Questions de prix de vente
En revanche, le monde de la ville croit souvent au complot lorsqu’il traite des questions de prix de vente, et sa méfiance peut s’expliquer par une certaine ignorance des problèmes du monde agricole, encourageant par des critiques faciles la mise en cause des dirigeants des sociétés de production, à qui on adresse le reproche d’être manipulés par le marché. Il est néanmoins vrai que les trois ou quatre dernières années, avec leur cortège de prix faméliques, ont poussé aussi bien les producteurs que les négociants à prendre des risques, en cherchant des marges dans des marchés incapables de les donner, car, soit les stocks mondiaux de fin de campagne étaient trop élevés, soit le dollar était trop faible contre l’euro, soit la demande mondiale à éclipse était largement dominée par la Chine, déclarant ou renonçant sans prévenir à des quotas d’importation.
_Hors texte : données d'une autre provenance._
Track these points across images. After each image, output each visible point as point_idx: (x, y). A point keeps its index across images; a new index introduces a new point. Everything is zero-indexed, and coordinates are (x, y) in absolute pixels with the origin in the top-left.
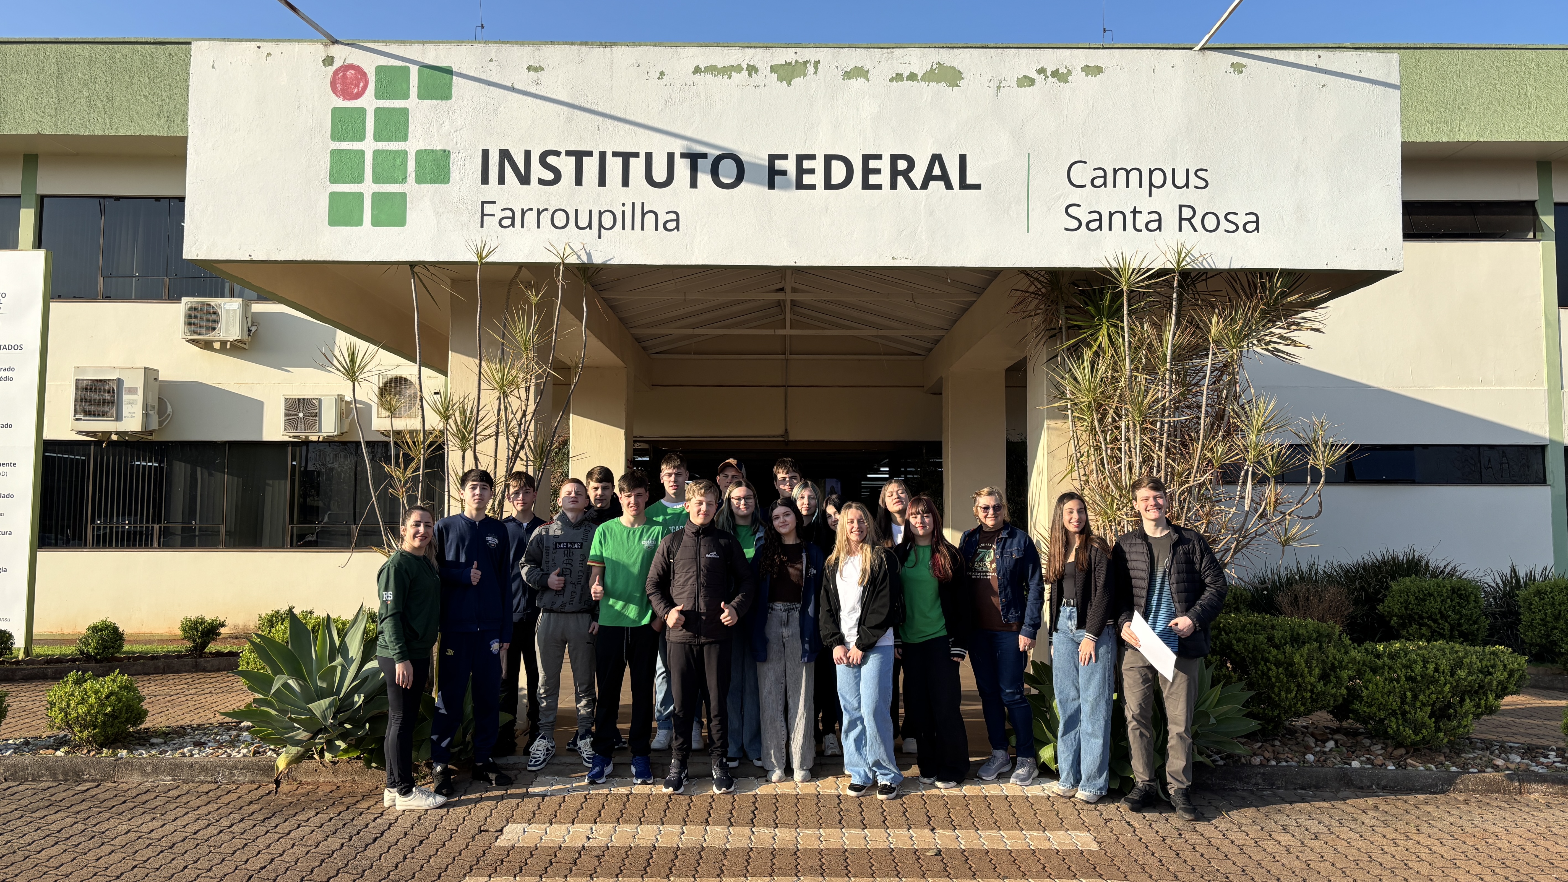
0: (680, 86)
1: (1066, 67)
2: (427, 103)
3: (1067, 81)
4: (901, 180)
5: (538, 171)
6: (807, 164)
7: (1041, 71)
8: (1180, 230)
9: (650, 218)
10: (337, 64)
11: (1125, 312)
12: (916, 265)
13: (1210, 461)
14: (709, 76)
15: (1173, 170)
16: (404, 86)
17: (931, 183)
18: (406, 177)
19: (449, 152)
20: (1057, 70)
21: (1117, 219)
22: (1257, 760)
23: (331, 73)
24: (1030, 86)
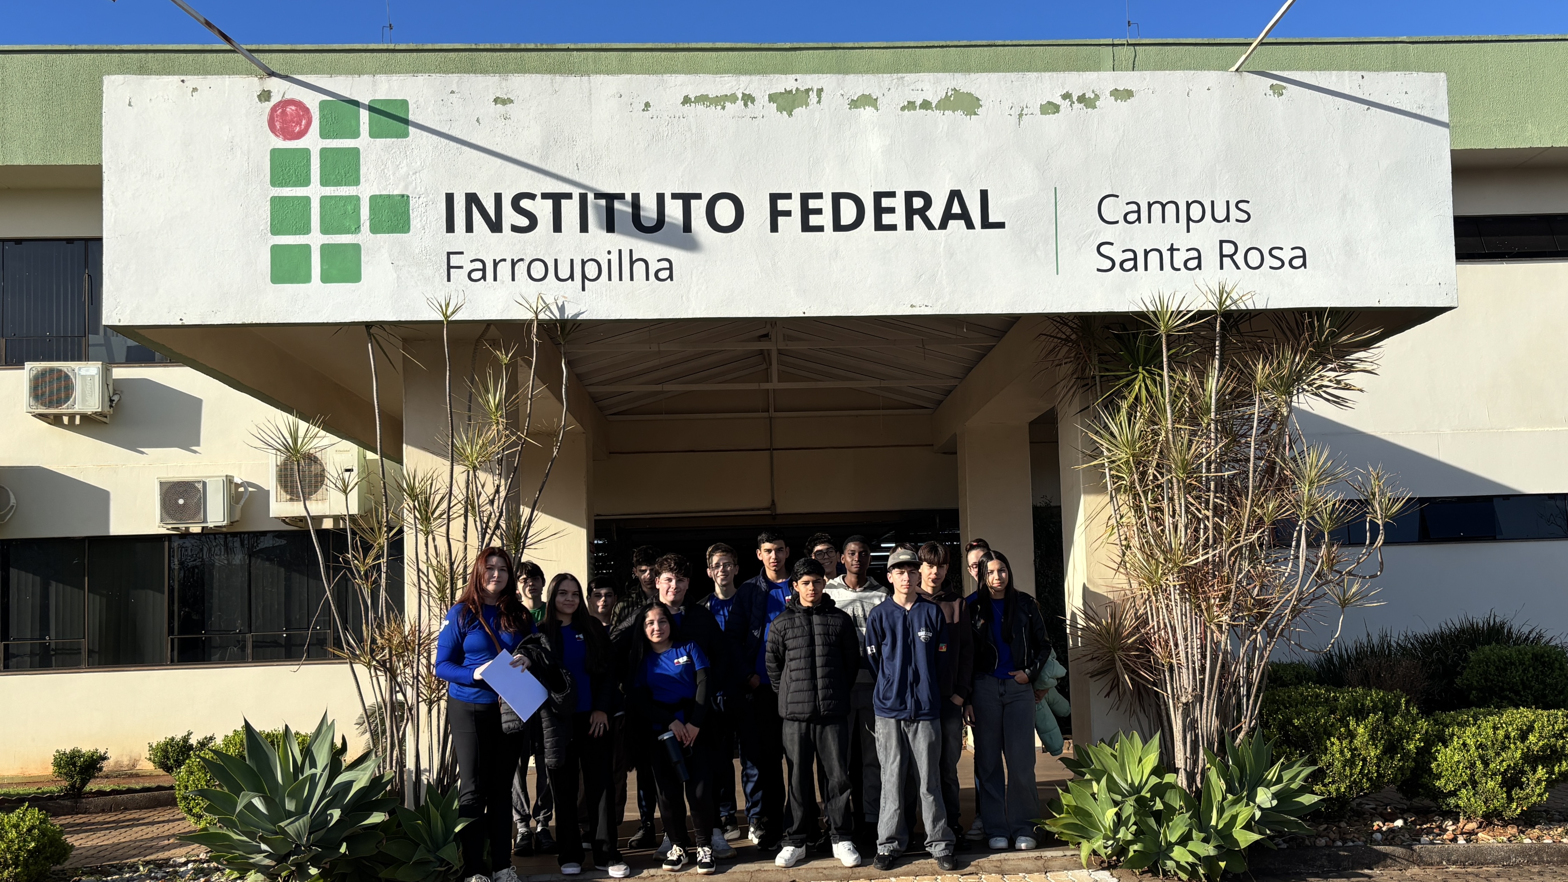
0: (668, 118)
1: (1093, 92)
2: (380, 142)
3: (1094, 107)
4: (917, 219)
5: (510, 217)
6: (813, 204)
7: (1067, 96)
8: (1222, 268)
9: (639, 267)
10: (275, 99)
11: (1165, 359)
12: (937, 313)
13: (1261, 519)
14: (700, 107)
15: (1213, 202)
16: (353, 123)
17: (951, 222)
18: (359, 227)
19: (408, 197)
20: (1084, 94)
21: (1154, 257)
22: (1322, 842)
23: (268, 110)
24: (1054, 113)
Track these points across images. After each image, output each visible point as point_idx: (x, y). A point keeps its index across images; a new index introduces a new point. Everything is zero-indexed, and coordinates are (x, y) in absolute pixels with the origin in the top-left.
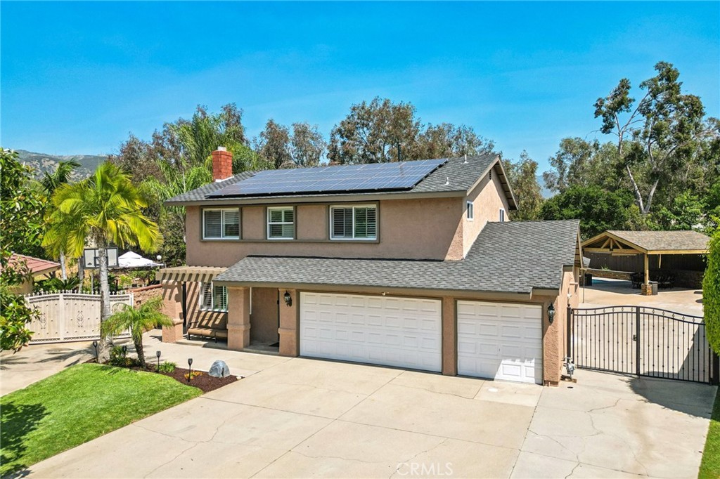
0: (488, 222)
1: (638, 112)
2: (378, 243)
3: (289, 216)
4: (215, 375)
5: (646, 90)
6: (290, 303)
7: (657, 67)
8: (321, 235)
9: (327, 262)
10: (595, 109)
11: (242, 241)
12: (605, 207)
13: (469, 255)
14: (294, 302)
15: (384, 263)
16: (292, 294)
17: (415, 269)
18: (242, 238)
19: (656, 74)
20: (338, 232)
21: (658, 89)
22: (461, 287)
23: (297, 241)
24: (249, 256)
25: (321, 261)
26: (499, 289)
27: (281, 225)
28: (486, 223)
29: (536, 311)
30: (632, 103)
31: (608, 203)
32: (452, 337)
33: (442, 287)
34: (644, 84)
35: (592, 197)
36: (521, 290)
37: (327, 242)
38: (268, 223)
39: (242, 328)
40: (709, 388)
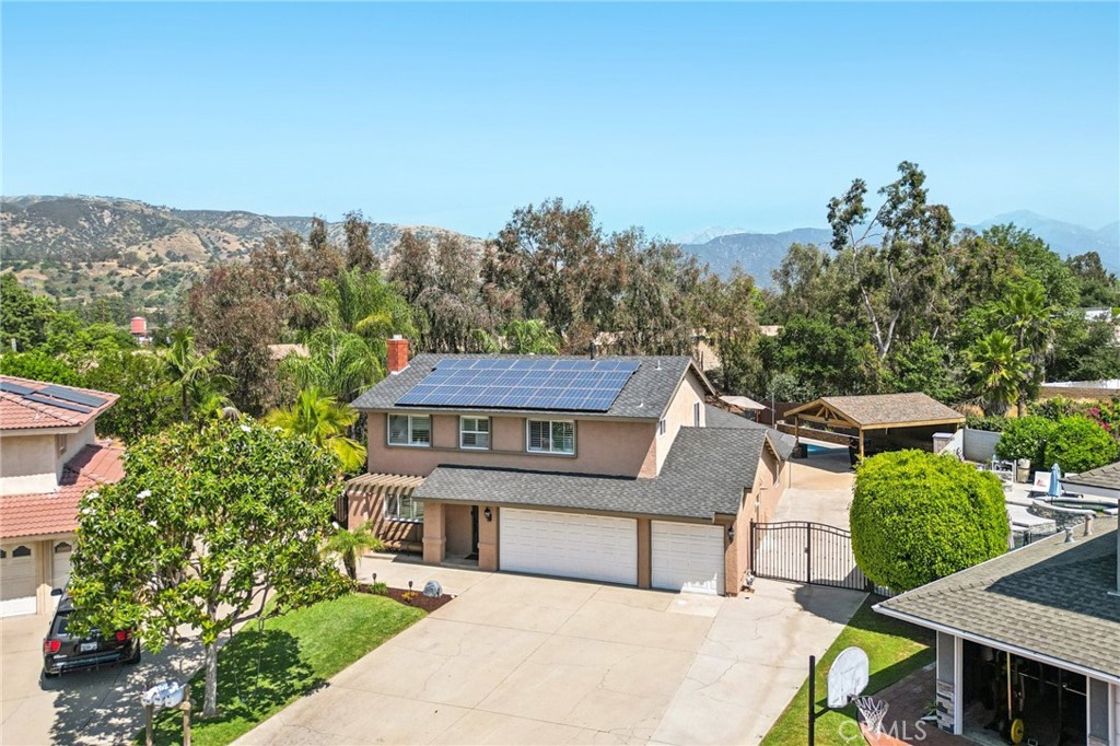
0: (682, 427)
1: (876, 221)
2: (575, 457)
3: (483, 425)
4: (430, 595)
5: (885, 197)
6: (490, 519)
7: (901, 167)
8: (517, 446)
9: (526, 476)
10: (829, 210)
11: (433, 448)
12: (834, 349)
13: (662, 473)
14: (494, 518)
15: (583, 479)
16: (492, 511)
17: (613, 489)
18: (432, 445)
19: (899, 176)
20: (534, 443)
21: (899, 198)
22: (655, 511)
23: (492, 451)
24: (440, 466)
25: (519, 475)
26: (687, 514)
27: (474, 435)
28: (679, 428)
29: (719, 531)
30: (868, 213)
31: (836, 343)
32: (647, 553)
33: (638, 510)
34: (883, 190)
35: (818, 335)
36: (705, 516)
37: (523, 453)
38: (461, 432)
39: (440, 542)
40: (862, 594)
Participant aussi largement au manque de visibilité, il faut citer des statistiques peu crédibles, y inclues celles donnant la production africaine, qui fut pendant longtemps pourtant un exemple de fiabilité. Bref, un marché imprévisible et dé corrélé de la réalité des fondamentaux économiques, mais une opinion publique urbaine qui croit tout comprendre et ne pardonne rien. Le résultat, ce sont des filières très endettées et, pour les maisons de négoce à capitaux familiaux, souvent mono produit, la cessation d’activité ou la faillite. Il suffirait de faire aujourd’hui un appel de noms d’entreprises illustres pour que seul le silence y réponde. Voilà bien la preuve que le danger ne choisit pas son camp. Néanmoins, certaines pratiques qui avaient fait leurs preuves ont, hélas, disparu. Ainsi, dans un passé encore récent, les produits agricoles tels que le coton, étaient vendus en position coût et fret, autorisant une meilleure appréciation de la structure des coûts pour les producteurs.
On l’aura compris
L’abandon pour cause de manque de moyens financiers à des ventes f.o.b., où même carreau usine, laisse désormais plus de liberté au négoce et moins aux sociétés de production. De même, l’échelonnement des ventes toute l’année était bénéfique par son effet de lissage sur les prix de vente aux producteurs. Quant au négoce, il se trouve confronté à un marché à terme du coton, plus délicat à interpréter, depuis qu’il est largement dominé par les fonds spéculatifs ou indiciels rendant les pratiques de l’arbitrage sur le marché à terme, aléatoire, de même qu’il est difficile, pour les négociants, d’interpréter des statistiques chinoises labyrinthiques. On l’aura compris, c’est toute la filière qui a souffert. Mais, si le lecteur non spécialiste pouvait comprendre que la structure d’un prix d’une matière première est, à l’achat comme à la vente, une combinaison d’abord d’expertise, de sagesse, mais aussi de chance, alors bien des critiques tomberaient. Au moment où l’affaire Kerviel est jugée en France, il est, je crois, utile de rappeler le proverbe boursier qu’« un homme seul n’a jamais raison contre le marché », ce qu’à sa manière, La Rochefoucauld formulait « on peut être plus fin qu’un autre ; mais non pas plus fin que tous les autres ».